The future of web frameworks in the age of AI

The introduction of AI, and more specifically agents, has changed the software engineering profession recently. Whereas developers used to write most of the code they sent to production, today that fraction is barely 10 or 5%.

This new paradigm is very recent, and we probably don’t yet fully understand all of its implications. But perhaps we can already imagine what it means for web frameworks and how they will evolve in the coming years.

For a framework to break through today and be widely used, it must be understandable not only to humans but also to AI. If an agent has difficulty interpreting it and generates erroneous code most of the time, requiring systematic manual correction, then the framework will have a serious disadvantage.
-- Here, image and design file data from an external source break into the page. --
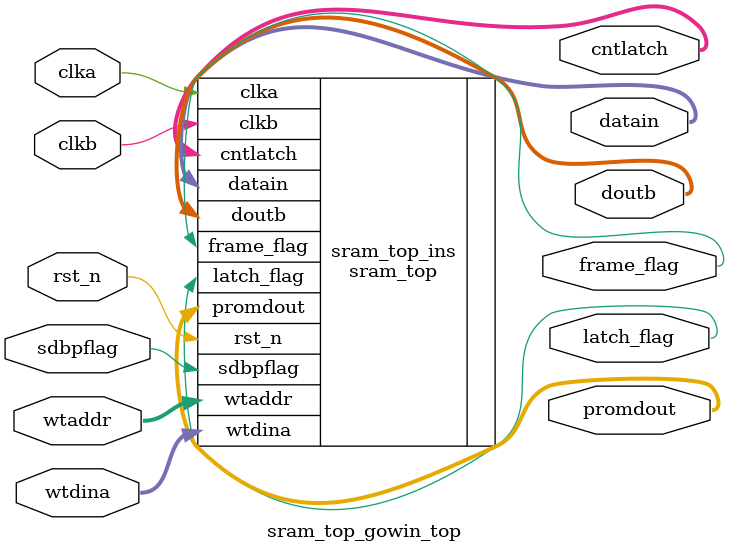
<source format=v>

module sram_top_gowin_top (
    clka,
    clkb,
    sdbpflag,
    wtaddr,
    wtdina,
    rst_n,
    promdout,
    latch_flag,
    frame_flag,
    doutb,
    datain,
    cntlatch
);
input clka;
input clkb;
input sdbpflag;
input [9:0] wtaddr;
input [15:0] wtdina;
input rst_n;
output [9:0] promdout;
output latch_flag;
output frame_flag;
output [15:0] doutb;
output [95:0] datain;
output [6:0] cntlatch;
sram_top sram_top_ins (
    .clka(clka),
    .clkb(clkb),
    .sdbpflag(sdbpflag),
    .wtaddr(wtaddr[9:0]),
    .wtdina(wtdina[15:0]),
    .rst_n(rst_n),
    .promdout(promdout[9:0]),
    .latch_flag(latch_flag),
    .frame_flag(frame_flag),
    .doutb(doutb[15:0]),
    .datain(datain[95:0]),
    .cntlatch(cntlatch[6:0])
);
endmodule

</source>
We are entering the era of AI-understandable frameworks, and here are three points that I believe they will need to comply with in the future in order to survive or stand out.

First-class documentation

Although good documentation was a significant asset in the past, it has now become indispensable. AI will rely primarily on documentation to learn and ultimately produce its code. To increase the relevance of responses, documentation will need to excel in three areas.

First, it will have to be very detailed. Every part of the framework and every feature will need to be fully documented. Previously, when this was not the case, it was always possible for human developers to compensate for this by searching the Internet, relying on auto-completion, testing pieces of code, or looking at the source code of the library or framework. But now, even though these tasks can of course also be performed by AI, they will not be done systematically by it, and providing complete documentation will certainly make the code generated by agents more relevant.
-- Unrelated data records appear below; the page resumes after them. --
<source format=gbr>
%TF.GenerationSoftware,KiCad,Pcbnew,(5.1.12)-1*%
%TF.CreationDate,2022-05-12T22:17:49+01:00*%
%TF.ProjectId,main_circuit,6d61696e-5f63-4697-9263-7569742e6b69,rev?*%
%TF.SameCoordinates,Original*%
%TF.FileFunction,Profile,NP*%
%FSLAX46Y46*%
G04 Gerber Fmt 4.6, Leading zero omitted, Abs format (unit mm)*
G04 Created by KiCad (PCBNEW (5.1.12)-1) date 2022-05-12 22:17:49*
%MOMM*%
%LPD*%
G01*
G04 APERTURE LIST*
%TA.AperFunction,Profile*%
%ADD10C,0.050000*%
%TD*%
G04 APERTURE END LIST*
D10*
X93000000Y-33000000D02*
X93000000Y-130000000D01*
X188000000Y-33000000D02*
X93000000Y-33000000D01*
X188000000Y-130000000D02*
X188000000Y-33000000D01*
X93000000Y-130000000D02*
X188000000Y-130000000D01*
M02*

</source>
Next, and perhaps unlike much of the current documentation, the documentation will have to contain many examples or “recipes.” It will need to explain the whys and wherefores and present the different reasons for using a particular feature or approach depending on the situation. Modern LLMs like to have context and know how to rely scrupulously on examples to learn and produce relevant output.

Finally, the documentation and the site on which it is located will have to be particularly well organized and optimized for crawling. A nice visual interface will no longer be enough. The documentation will need to be easily searchable and semantically organized so that an agent can browse and interpret it effectively.

A boring structure

The second point on which frameworks will need to converge is a focus on developing a boring and familiar code structure.

LLM-based AI excels at reproducing what is generally known and widely accepted as certain patterns or architectural choices. If a framework follows these patterns with the associated vocabulary, then it will be more understandable to AI. On the other hand, if it is drastically innovative in its approach, creating entirely new patterns, AI may have more difficulty interpreting it and therefore generating correct code.

A stable interface over time

Finally, the third point that frameworks will need to pay attention to, even more so than usual, is the stability of their API. Developers hate having to migrate from one major version to another when this transition involves numerous breaking changes, as is well known. Libraries and frameworks must therefore already ensure that they maintain, as far as possible, a stable interface between the two versions.

But with the arrival of agents, this requirement for stability will be even more necessary. Because if an LLM has learned to write code on a certain version of the framework and the current project uses another version, the output code may once again be incorrect.

A reduced and more targeted scope

These three points (documentation, architecture, and interface stability) will likely be key factors in making a framework AI-friendly. They will enable agents to produce more relevant code.

But in addition to these aspects, the arrival of AI agents may also change the scope of frameworks and restrict the areas on which they will need to focus.

Previously, frameworks provided a framework with a multitude of on-demand features. Their main role was to avoid having to reinvent the wheel and rewrite code from scratch, saving time and avoiding many errors.

But with the contributions of AI, many simple features, such as encoding or decoding, can now be written quickly and without error in any project thanks to agents.

The contribution of frameworks in this area is therefore becoming more limited, and spending time developing and maintaining such features is becoming much less interesting for open-source coders.

The scope of frameworks could therefore narrow in the future and focus on what AI cannot do (at least today):

  • offer a globally consistent code architecture for an entire project;
  • and offering flagship features that are difficult to develop and maintain, either because they are large, because they are highly technical, because a small error can have serious consequences, such as a security breach, or because they are all three at once. Authentication systems and ORMs are notable examples.